Japan’s PM Heads to India: A New Sea Route for the Northeast
On the eve of Prime Minister Sanae Takaichi’s visit to India
Japanese Prime Minister Sanae Takaichi arrives in India on July 1 for a three-day visit, her first since taking office. She’ll meet Prime Minister Narendra Modi in New Delhi for the two countries’ annual summit. On the surface, it’s a routine diplomatic trip. Underneath, it touches on a long-term project that could reshape trade for one of India’s most isolated regions: the Northeast.
The Problem: A Narrow Neck
India’s eight northeastern states are connected to the rest of the country by a strip of land only about 20 kilometers wide, known as the Siliguri Corridor, or the “Chicken’s Neck.” Nearly everything the region imports or exports has to pass through this one narrow gap. It’s slow, it’s vulnerable, and it has held back the region’s economy for decades.
The Fix: A New Port in Bangladesh
Japan is funding a large deep-sea port at Matarbari, in southeastern Bangladesh, through its development agency, JICA. Once finished, big container ships will be able to dock there directly, instead of relying on smaller feeder boats. Japan is also paying for roads and rail lines to connect the port to the region.

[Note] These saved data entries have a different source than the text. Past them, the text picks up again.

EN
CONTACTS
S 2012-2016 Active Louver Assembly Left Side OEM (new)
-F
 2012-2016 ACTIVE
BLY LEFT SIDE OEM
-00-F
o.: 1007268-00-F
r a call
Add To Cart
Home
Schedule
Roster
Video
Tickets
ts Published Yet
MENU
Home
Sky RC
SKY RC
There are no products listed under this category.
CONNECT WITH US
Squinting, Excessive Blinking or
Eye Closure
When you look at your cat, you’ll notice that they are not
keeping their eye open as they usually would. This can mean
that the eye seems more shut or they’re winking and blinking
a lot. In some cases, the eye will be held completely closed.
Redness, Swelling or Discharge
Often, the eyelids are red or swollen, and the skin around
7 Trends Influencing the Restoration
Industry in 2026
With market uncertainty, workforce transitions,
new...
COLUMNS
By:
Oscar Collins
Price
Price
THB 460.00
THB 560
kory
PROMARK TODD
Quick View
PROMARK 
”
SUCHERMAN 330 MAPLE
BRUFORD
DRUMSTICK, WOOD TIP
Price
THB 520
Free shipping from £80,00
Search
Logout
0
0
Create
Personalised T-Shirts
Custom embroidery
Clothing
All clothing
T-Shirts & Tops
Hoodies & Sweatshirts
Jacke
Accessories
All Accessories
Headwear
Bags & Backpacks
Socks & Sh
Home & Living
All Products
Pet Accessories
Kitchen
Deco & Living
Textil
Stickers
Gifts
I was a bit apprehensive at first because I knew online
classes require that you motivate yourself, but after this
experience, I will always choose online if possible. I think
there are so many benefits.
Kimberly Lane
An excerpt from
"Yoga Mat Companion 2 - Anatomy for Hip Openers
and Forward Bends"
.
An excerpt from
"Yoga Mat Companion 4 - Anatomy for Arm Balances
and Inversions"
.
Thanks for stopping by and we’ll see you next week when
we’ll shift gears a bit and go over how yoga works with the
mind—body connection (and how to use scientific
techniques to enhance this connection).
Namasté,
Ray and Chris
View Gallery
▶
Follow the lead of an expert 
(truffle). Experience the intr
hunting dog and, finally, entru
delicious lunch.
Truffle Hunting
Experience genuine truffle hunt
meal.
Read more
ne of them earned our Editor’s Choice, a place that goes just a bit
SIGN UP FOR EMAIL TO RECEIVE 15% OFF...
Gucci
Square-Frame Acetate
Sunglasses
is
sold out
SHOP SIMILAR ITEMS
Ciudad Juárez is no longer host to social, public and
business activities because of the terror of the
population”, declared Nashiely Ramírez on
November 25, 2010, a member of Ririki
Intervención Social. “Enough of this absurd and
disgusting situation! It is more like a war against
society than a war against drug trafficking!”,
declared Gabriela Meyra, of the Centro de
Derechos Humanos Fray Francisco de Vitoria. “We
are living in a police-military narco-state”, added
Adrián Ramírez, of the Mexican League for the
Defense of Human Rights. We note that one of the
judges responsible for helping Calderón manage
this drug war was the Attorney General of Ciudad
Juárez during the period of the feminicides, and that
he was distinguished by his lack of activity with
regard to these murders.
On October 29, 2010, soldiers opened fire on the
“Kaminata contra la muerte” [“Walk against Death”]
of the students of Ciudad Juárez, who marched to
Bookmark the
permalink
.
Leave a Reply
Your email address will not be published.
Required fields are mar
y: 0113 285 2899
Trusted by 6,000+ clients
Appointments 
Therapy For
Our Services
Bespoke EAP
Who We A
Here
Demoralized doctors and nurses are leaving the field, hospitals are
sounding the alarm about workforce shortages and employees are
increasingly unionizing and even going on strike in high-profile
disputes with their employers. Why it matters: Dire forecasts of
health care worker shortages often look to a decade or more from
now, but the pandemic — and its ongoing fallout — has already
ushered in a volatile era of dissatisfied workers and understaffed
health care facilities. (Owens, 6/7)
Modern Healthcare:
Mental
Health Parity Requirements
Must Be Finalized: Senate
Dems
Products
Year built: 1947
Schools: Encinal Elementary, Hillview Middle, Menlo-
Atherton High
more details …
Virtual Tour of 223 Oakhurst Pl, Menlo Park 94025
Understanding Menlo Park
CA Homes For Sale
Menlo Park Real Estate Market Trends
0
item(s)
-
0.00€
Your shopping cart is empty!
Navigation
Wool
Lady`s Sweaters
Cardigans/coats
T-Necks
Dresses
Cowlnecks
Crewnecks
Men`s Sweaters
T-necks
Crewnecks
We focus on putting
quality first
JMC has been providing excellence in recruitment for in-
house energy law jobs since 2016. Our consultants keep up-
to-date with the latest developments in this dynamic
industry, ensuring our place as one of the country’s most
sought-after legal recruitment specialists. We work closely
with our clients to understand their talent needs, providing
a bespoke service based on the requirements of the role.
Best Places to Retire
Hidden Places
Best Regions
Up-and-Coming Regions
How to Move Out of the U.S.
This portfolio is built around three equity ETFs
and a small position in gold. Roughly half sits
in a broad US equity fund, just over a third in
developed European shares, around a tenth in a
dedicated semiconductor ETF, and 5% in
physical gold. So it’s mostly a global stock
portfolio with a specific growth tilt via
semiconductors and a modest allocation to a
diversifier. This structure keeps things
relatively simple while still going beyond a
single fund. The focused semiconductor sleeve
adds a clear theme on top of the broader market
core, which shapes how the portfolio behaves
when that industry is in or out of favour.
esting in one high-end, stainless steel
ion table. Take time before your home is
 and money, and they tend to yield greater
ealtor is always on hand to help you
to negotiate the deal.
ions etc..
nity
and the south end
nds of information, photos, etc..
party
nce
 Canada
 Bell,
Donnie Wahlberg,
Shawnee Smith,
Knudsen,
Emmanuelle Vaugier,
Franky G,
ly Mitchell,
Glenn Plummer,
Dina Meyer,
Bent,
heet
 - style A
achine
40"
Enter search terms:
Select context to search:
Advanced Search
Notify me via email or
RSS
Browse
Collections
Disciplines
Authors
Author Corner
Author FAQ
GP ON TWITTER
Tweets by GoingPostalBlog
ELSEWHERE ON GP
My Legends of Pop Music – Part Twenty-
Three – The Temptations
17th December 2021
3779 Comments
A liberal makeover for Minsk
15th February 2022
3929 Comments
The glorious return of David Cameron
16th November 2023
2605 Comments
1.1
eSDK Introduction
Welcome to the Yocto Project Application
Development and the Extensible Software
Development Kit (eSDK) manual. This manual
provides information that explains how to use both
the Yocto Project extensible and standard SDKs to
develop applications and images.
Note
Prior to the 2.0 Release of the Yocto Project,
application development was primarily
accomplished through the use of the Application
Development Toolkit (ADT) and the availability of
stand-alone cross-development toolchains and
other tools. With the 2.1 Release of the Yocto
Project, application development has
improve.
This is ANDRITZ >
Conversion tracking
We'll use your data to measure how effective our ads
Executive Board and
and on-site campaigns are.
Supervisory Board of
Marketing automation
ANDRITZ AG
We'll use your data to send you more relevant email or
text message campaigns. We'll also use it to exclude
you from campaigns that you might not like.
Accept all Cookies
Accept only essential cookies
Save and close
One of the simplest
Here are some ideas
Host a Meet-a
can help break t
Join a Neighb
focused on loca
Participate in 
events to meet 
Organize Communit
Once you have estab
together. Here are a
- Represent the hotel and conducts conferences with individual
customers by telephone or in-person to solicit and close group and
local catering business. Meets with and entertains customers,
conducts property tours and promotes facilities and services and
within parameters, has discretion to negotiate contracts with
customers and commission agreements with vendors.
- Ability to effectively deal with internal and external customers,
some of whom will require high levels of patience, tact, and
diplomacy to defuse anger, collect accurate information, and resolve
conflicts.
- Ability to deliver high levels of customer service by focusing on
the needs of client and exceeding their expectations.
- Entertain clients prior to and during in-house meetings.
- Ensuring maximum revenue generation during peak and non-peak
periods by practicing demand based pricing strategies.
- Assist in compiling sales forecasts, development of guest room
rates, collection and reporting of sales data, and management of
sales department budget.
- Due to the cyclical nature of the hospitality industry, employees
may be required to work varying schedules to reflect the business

The idea is simple: instead of northeastern India’s goods squeezing through the Chicken’s Neck, they could travel south through Bangladesh to Matarbari, then out to sea. That would cut costs, save time, and give the region a route that doesn’t depend on a single vulnerable corridor.
Why This Trip Matters
Reports ahead of the visit say this Bay of Bengal Northeast connectivity plan is officially on the agenda for the summit. That’s notable this isn’t just a background policy anymore, it’s something the two leaders are expected to discuss directly this week.
The summit was originally supposed to happen in Assam, in India’s Northeast, rather than New Delhi. That would have been a strong symbolic statement about Japan’s commitment to the region. It was later moved to New Delhi instead, which softened the symbolism a bit but the underlying agenda is reportedly unchanged.
The Bigger Picture
This visit isn’t happening in isolation. Japan is already India’s fifth-largest foreign investor, with about $48 billion invested as of March 2026. Trade between the two countries topped $27 billion last fiscal year. And last August, the two sides set a target of roughly $65 billion in new Japanese private investment into India over time.
Much of this cooperation is also read as a quiet counterweight to China’s Belt and Road Initiative, which has run into criticism in other countries over debt and delays. Japan and India aren’t framing it that way publicly, but the pattern reliable financing, transparent terms, joint planning speaks for itself.
What to Watch:
The two countries are expected to release a joint statement when the summit wraps up on July 3. That statement should show how firm or how vague the commitments really are. The Matarbari port itself is still years from full completion, with different reports pointing to dates anywhere between 2027 and 2029 for various phases. So even if this week produces strong words, the actual sea route around the Chicken’s Neck is still a ways off.